The last part, at least, is true. I'll do everything in my power to keep her alive through the transformation. Whether that's enough... seven graves suggest it might not be.
But Maya doesn't need to know about the failures. Not yet.
"I should probably get some rest," she says, though she makes no move to step away from me.
"Yes," I agree, though every instinct demands I stay, start the seduction immediately. "Tomorrow we begin your real education."
I head for the door before I do something that will ruin the careful approach I've planned.
"Sweet dreams, little scientist. Tomorrow changes everything."
The door closes behind me with a soft click, leaving Maya alone with promises of enhancement and transformation. She believes she's embarking on the academic opportunity of a lifetime.
She has no idea she's signed her own death warrant.
I lean against her door for a moment, fighting the urge to go back inside and begin her seduction immediately. My cock aches with need, thick and heavy between my legs. The prehensile length stirs restlessly, responding to the memory of her scent, her proximity, the way she unconsciously leaned into my touch.
Eight centuries of control, and this slip of a girl has me rock-hard from nothing more than standing near her.
The memorial garden gleams white through the window of my study as I settle at my desk, adjusting myself in my chair as my arousal refuses to fade. Seven failures haunt the moonlight, seven women who weren't strong enough to survive what I'm planning for Maya.
But Maya is different. Her compatibility readings, her virgin biology, the desperate hunger that makes her grateful for anyscrap of recognition—all of it marks her as my best chance for success.
My last chance, before my court dies completely.
I palm myself through my clothes, imagining how she'll respond when she discovers what claiming by a Vine Court alpha truly means.

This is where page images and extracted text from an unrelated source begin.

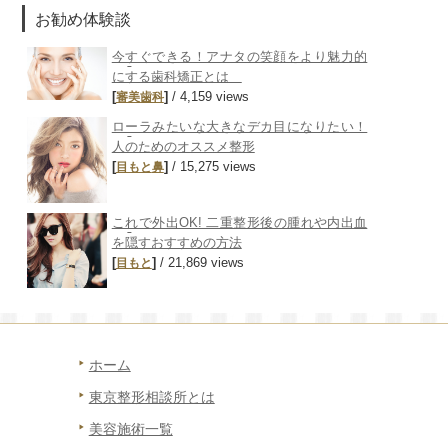
お勧め体験談
今すぐできる！アナタの笑顔をより魅力的
にする歯科矯正とは
[
]
/ 4,159 views
審美歯科
ローラみたいな大きなデカ目になりたい！
人のためのオススメ整形
[
]
/ 15,275 views
目もと
鼻
これで外出OK! 二重整形後の腫れや内出血
を隠すおすすめの方法
[
]
/ 21,869 views
目もと
ホーム
東京整形相談所とは
美容施術一覧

The way her eyes will widen when she sees my inhuman anatomy, the shock and fascination that will war in her expression as she realizes the prehensile length can move and stroke exactly where she needs it most.
I just have to keep her alive long enough to find out whether human resilience can succeed where Fae strength failed.

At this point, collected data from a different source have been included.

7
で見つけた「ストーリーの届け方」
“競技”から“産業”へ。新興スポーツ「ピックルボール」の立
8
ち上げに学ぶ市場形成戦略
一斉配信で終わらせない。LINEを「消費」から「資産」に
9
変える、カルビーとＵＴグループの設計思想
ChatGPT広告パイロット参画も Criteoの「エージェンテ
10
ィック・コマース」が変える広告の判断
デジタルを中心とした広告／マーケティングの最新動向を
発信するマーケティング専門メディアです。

Seven graves whisper warnings in the darkness.
One more candidate sleeps peacefully in luxury, dreaming of academic glory.

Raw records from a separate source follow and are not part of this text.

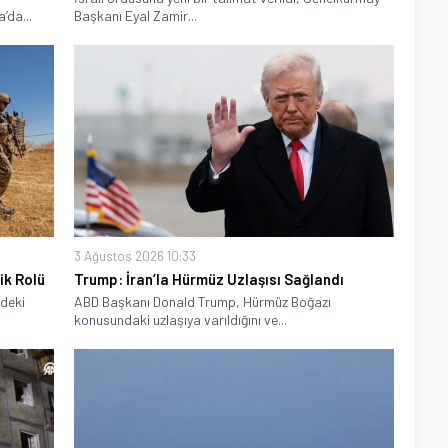
’da...
Başkanı Eyal Zamir...
3 Ağustos 2026 10:33
ik Rolü
Trump: İran’la Hürmüz Uzlaşısı Sağlandı
ndeki
ABD Başkanı Donald Trump, Hürmüz Boğazı
konusundaki uzlaşıya varıldığını ve...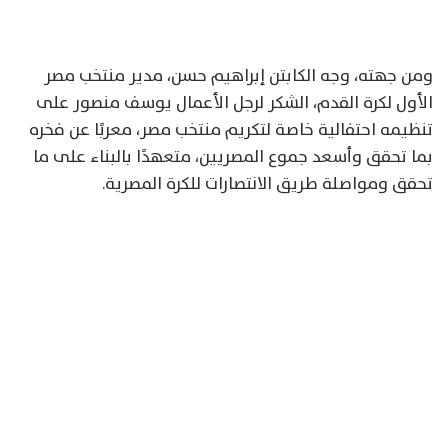
ومن جهته، وجه الكابتن إبراهيم حسن، مدير منتخب مصر
الأول لكرة القدم، الشكر لرجل الأعمال يوسف منصور على
تنظيمه احتفالية خاصة لتكريم منتخب مصر، معربًا عن فخره
بما تحقق وأسعد جموع المصريين، متعهدًا بالبناء على ما
تحقق ومواصلة طريق الانتصارات للكرة المصرية.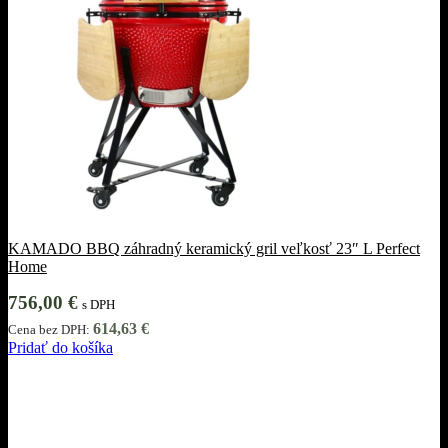
KAMADO BBQ záhradný keramický gril veľkosť 23″ L Perfect
Home
756,00
€
s DPH
614,63
€
Cena bez DPH:
Pridať do košíka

Tomorrow, I begin the process that will either save us both or add an eighth headstone to my collection.
The hunt is over. The real work begins now.
CHAPTER 7
MAYA
I wakein the most luxurious bed I've ever slept in, silk sheets cool against my skin and morning light filtering through windows that overlook impossible gardens. For a moment, I forget where I am—forget that I'm no longer Maya the struggling graduate student, but Maya the research fellow in a palace that shouldn't exist.
Then I remember King Thorian's words from last night, and my stomach flutters with nerves and anticipation in equal measure.
A soft knock interrupts my thoughts. "Dr. Nakamura?" A gentle voice calls through the door. "His Majesty requests your presence in the laboratory when you're ready."
His Majesty. I'm still getting used to the idea that the gorgeous professor I've been fantasizing about is actually a king. A king who wants to transform me into something extraordinary.
I dress quickly in one of the simple but elegant dresses that appeared in my wardrobe overnight—deep blue fabric that makes my skin glow and fits perfectly despite no one taking my measurements. Everything here is like that, impossibly perfect in ways that should probably worry me more than they do.
The laboratory Thorian leads me to takes my breath away completely.
"This is incredible," I whisper, turning in a slow circle to take it all in.
If I thought my university lab was cramped and outdated before, this makes it look like a medieval dungeon. Soaring ceilings disappear into flowering vines that provide natural light alongside crystal fixtures that pulse with their own gentle glow. Equipment I've only read about in journals fills workbenches carved from living wood, and specimens float in preservation chambers that seem to maintain themselves through pure magic.